Pour continuer dans le Bootleg (voir le billet initiateur sur U2), voici une oeuvre étonnante de Totom, un grand maître en la matière.

Comme il l’indique lui-même, il s’agit d’un travail effectué pour DJ Zebra.

« DJ Zebra m’a demandé il y a quelques temps de contribuer à son album de mashups dédié à Woodstock, qui s’appelle donc Bootstock. Mon choix s’est porté sur le morceau très politique de Jefferson Airplane à un autre morceau aussi engagé du nouveau projet de Tom Morello avec le rappeur Boots Riley, le tout dans une version alternative à celle de l’album. »

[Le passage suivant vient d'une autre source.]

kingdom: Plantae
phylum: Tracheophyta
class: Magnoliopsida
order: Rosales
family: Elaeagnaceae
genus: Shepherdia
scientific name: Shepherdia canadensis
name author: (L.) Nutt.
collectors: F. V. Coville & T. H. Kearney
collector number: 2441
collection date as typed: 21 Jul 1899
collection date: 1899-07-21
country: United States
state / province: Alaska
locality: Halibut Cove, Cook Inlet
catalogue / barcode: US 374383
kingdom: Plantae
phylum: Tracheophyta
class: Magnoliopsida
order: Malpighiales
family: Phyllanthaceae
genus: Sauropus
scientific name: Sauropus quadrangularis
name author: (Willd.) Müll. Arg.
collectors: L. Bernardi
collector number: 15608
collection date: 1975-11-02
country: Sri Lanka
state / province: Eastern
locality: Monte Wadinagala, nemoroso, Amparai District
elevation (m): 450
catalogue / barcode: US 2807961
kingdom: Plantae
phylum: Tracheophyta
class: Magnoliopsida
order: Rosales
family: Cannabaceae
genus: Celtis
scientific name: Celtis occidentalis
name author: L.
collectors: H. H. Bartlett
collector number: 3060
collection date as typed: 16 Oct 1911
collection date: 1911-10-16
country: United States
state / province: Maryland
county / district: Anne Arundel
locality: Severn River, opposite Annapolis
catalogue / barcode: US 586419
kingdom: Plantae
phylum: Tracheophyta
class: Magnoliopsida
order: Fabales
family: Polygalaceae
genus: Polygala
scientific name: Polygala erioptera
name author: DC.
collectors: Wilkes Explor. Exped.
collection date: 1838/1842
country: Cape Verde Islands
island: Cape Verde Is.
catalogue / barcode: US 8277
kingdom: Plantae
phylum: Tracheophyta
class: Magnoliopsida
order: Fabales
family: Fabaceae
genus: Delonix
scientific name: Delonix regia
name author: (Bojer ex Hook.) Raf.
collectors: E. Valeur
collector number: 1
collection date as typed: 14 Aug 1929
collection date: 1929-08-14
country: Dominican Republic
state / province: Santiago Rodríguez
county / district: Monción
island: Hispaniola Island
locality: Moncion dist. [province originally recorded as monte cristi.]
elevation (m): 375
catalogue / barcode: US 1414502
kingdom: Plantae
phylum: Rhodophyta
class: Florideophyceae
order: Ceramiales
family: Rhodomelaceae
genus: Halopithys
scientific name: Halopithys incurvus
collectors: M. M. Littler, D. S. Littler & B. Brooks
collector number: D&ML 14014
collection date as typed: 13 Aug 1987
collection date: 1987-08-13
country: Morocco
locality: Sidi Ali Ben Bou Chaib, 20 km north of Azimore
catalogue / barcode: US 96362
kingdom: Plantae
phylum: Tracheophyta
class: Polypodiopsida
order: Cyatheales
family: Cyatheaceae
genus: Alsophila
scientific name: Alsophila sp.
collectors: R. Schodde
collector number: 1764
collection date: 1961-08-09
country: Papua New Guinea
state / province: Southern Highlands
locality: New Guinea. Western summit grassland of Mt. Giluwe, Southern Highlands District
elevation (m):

Je vous laisse découvrir le résultat, très écolochic, puisque les bootlegs sont une sorte de recyclage de morceaux musicaux, et puisque Woodstock a été le symbole de ce que le Flower Power a fait de pire de mieux.

Cliquez sur le lien ci-contre pour écouter ce morceau écolochic : ToToM – Street Sweeper Social Volunteers

Street Sweeper Social Club (« Fight! Smash! Win!«  vs. Jefferson Airplane (« Volunteers« 

(avec également LCD Soundsystem et Freestylers).